La dynamique des formes de Jeroen Broux
Mots : Barbara Wesoly
Photos : Kobalt Gallery
Il a fait sienne une géométrie de l’équilibre. Une synergie entre construction et abstraction, dont émergent des compositions d’une harmonie sereine et magnétique. En s’appuyant sur la structure, Jeroen Broux s’évade des cadres et explore une vision vibrante de l’art et de la forme.
Après des années de création numérique en tant que graphiste, vous concevez aujourd’hui des œuvres picturales et sculpturales. Ressentiez-vous le besoin d’un retour à la matière ? Oui, profondément. C’est la raison principale qui m’a amené à la peinture. Je pouvais passer jusqu’à 12 ou 14 heures par jour devant un écran d’ordinateur et mon corps m’a finalement fait comprendre qu’il était temps de prendre de la distance avec le virtuel. J’ai ressenti un besoin viscéral de travailler de mes mains, de sentir les pinceaux, de me reconnecter au geste et à une approche physique. Pourtant, parallèlement, je ne le vois pas comme un changement créatif radical, plutôt comme une continuité. Après avoir été directeur artistique d’une agence de publicité pendant près d’une décennie, j’ai fondé il y a sept ans mon propre studio de design graphique. C’est durant cette période qu’est survenue une transition progressive vers la peinture d’abord, puis vers l’art dans sa globalité. Mais ce changement s’est déroulé de façon très fluide, presque organique. Et encore aujourd’hui, j’utilise une approche similaire à celle qui m’animait lorsque je concevais des logos, des publicités ou des brochures. Après des croquis au crayon, j’explore la disposition des structures sur logiciel. Mon langage visuel demeure le même. La véritable différence tient à la liberté que j’ai aujourd’hui, celle d’imaginer sans contrainte.

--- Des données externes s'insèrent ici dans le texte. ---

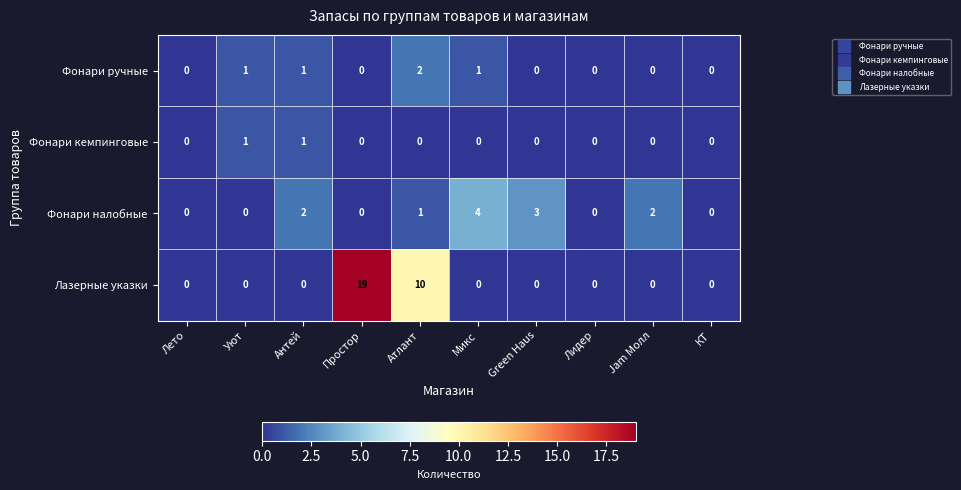

The value of Фонари кемпинговые at Антей is 0. True or false?

False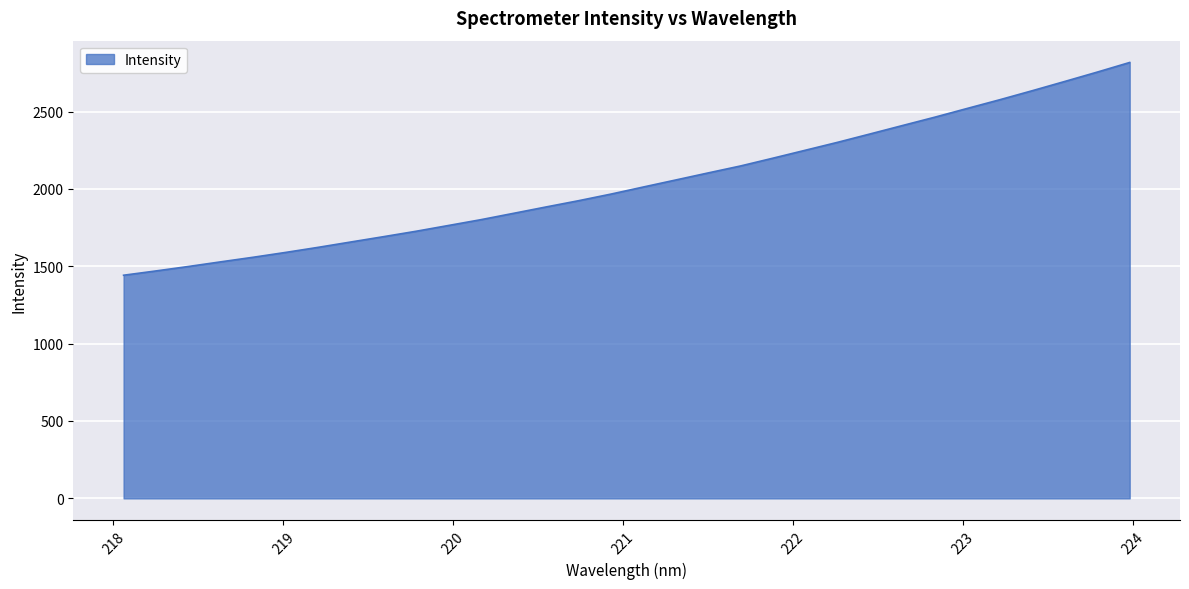

What is the greatest value displayed?

2817.0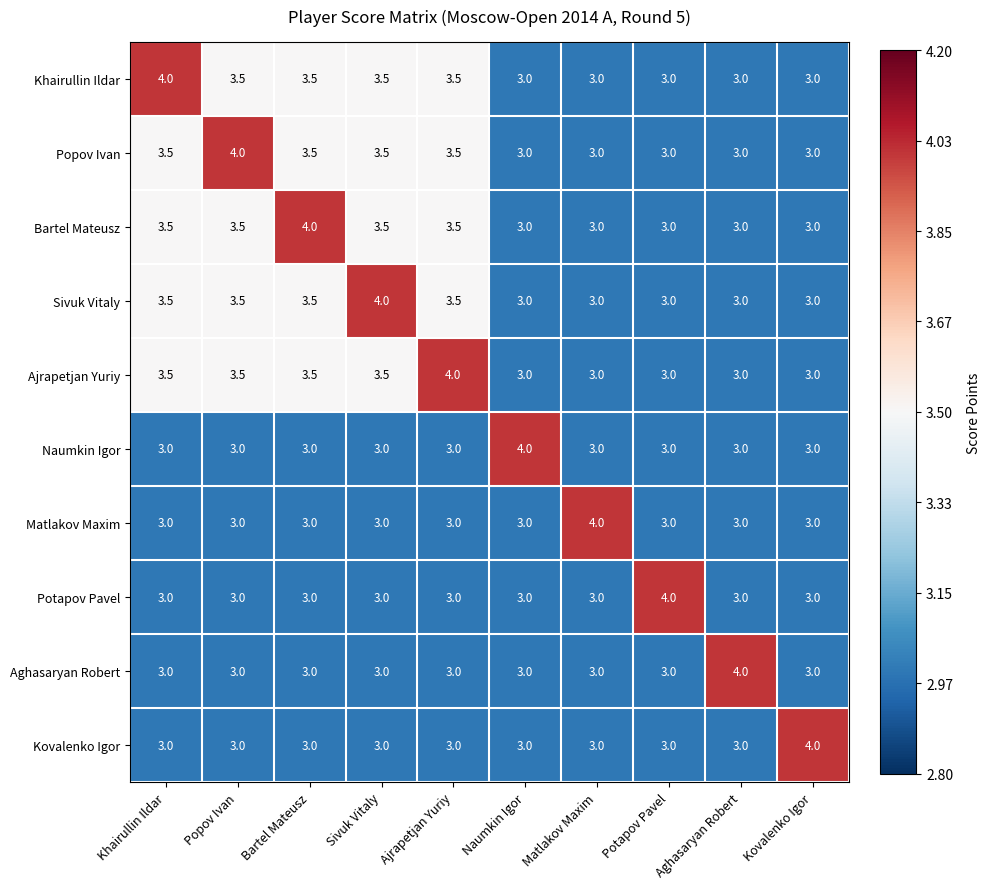

How many categories are shown in the chart?

10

Vos réalisations s’imprègnent d’un profond travail de structure et de disposition, par des formes récurrentes se reconfigurant à l’infini. Qu’est-ce qui vous l’a inspiré ? C’était à la fois intuitif et basé sur le choix conscient de me cantonner à des figures géométriques de base, comme le carré ou le cercle. Je pense en termes de grilles. C’est une façon de concevoir tout à la fois restrictive et libératrice. Cela peut sembler paradoxal, mais cette approche cadrée, rigoureuse, me permet de créer sans me mettre de limite. Grâce à mon bagage de graphiste, je joue instinctivement avec cette modularité. D’où, d’ailleurs mes titres de tableaux, baptisés « Shift », « Enter », « Ctrl », des raccourcis clavier qui font référence à ce parcours de départ tout en racontant la métamorphose de mon travail artistique vers le lâcher-prise. Lorsque l’on peint, on doit accepter la non-possibilité d’un retour en arrière. Renoncer à cette touche que l’on presse pour effacer et recommencer. Cela oblige à peser chaque geste et à accepter un placement naturel de la matière, dans la beauté de ses imperfections.
Vous vous jouez des formes comme de la matière, entre toiles, sculptures et même tapis. Comment naît une nouvelle œuvre ? De l’expérimentation avant tout. Je suis passionné de design d’intérieur et je m’imprègne de l’architecture pour découvrir de nouvelles combinaisons de teintes et de structures. La mode m’inspire également, notamment des créateurs comme Edouard Vermeulen, de la Maison Natan, qui, par l’emploi de formes épurées et élégantes ainsi que de couleurs vives, parvient à une harmonie entre sérénité et force. Ce mélange de calme et d’audace représente exactement ce que je désire évoquer par mon travail. Une tension graphique mêlée à un profond équilibre. C’est sans doute pourquoi je me considère au croisement de l’art et du design. Lorsque je crée, je visualise d’emblée le projet dans un espace plus vaste, une pièce, un mur, une esthétique qui vit avec son environnement.
En 2022, vous lanciez également votre propre espace, Kobalt Gallery. Qu’est-ce qui a motivé ce choix ? Je suis tout sauf un artiste classique. Je n’ai suivi aucun cours de peinture, je ne m’inscris dans aucune case. Il était donc inimaginable pour moi de rester dans mon atelier à attendre de trouver une galerie prête à me représenter. Et puis j’aime ce contact avec le public. Ce regard que les spectateurs posent sur mes créations est très enrichissant. Les collaborations m’inspirent également, comme celle avec la marque de céramiques et textiles d’intérieur Kapsul autour de tableaux pensés comme des pièces de collection ou avec Ancré Rugs pour imaginer un tapis ressemblant à un tableau posé au sol.
Vous acheviez récemment une exposition pop-up à Knokke. Qu’annoncent pour vous les mois à venir ? Brussels Airport m’a invité en février 2025 à exposer durant un an, cinq de mes œuvres au sein du Skyhall, ancien hall des départs transformé en espace événementiel unique. Cela amènera 100 000 visiteurs à pouvoir découvrir mon travail. C’est une belle consécration, surtout pour un périple artistique entamé il y a seulement cinq ans. J’estime avoir encore beaucoup de chemin à parcourir. Un chemin guidé par la création.